The safety and scientific validity of this study is the responsibility of the study sponsor and investigators. Listing a study does not mean it has been evaluated by the U.S. Federal Government. Read our disclaimer for details. Identifier: NCT02975180
Recruitment Status : Active, not recruiting
First Posted : November 29, 2016
Last Update Posted : April 28, 2021
Heart and Stroke Foundation of Canada
University of Alberta
Information provided by (Responsible Party):
University Health Network, Toronto

Brief Summary:
Every year about 1 out of every 1,600-5,000 infants has a stroke around the time of birth. Many of these children will have lifelong physical problems. For example, the arm muscles are often paralyzed. This makes every day activities, like reaching and grasping objects, very difficult. To date there are few effective treatments for the paralyzed arm of young children with stroke. The main objective of this study is to test whether a new kind of treatment, known as functional electrical stimulation (FES), is able to improve arm function in children with stroke.
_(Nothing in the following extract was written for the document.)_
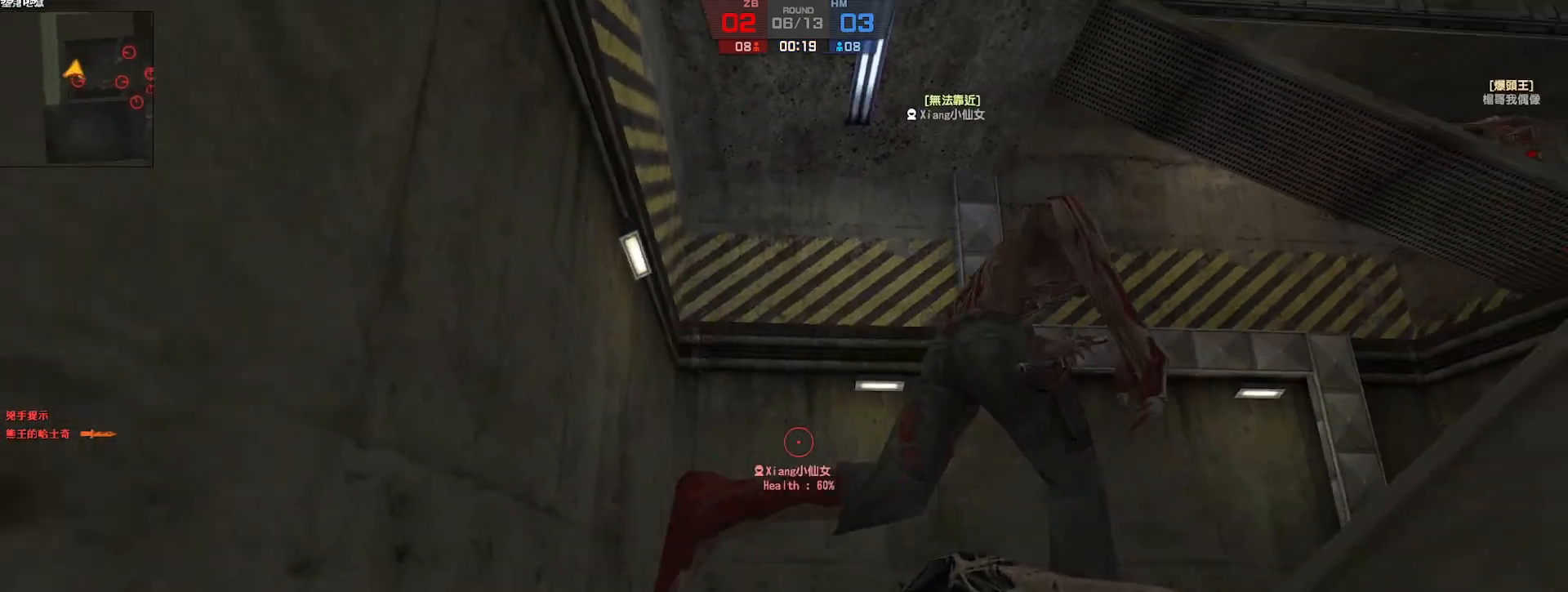
{"keys": ["a", "w"], "events": [[133, "d", "up"], [417, "d", "down"], [467, "a", "down"], [467, "d", "up"]]}
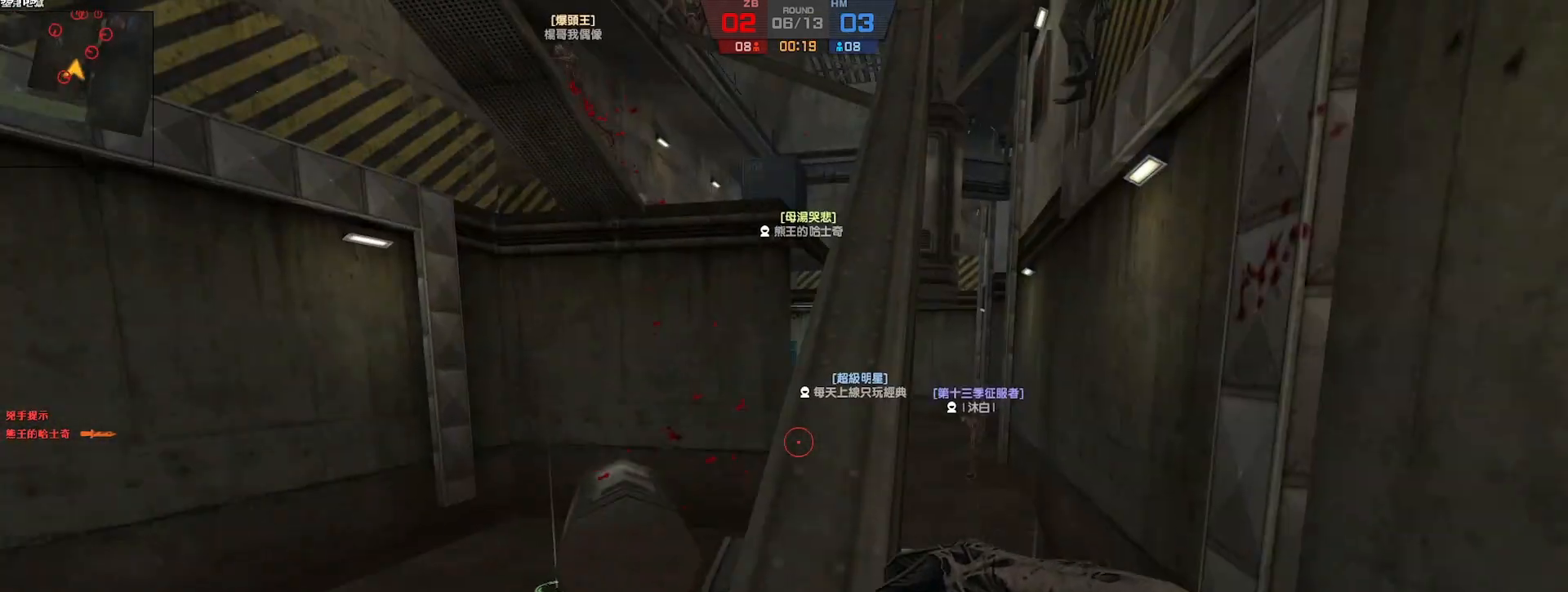
{"keys": ["w"], "events": [[283, "a", "up"]]}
FES involves applying electrical currents to weak or paralyzed muscles. This enables movements, such as reaching and grasping, which can then be practiced. The investigators will compare the effectiveness of FES treatment to standard arm rehabilitation in children aged 3-6 years who had a stroke early in life. They will measure the effectiveness using a number of clinical measures of arm function. Other objectives of this project are to test how well children adhere to the treatment schedule, and to evaluate parent and child satisfaction with FES treatment.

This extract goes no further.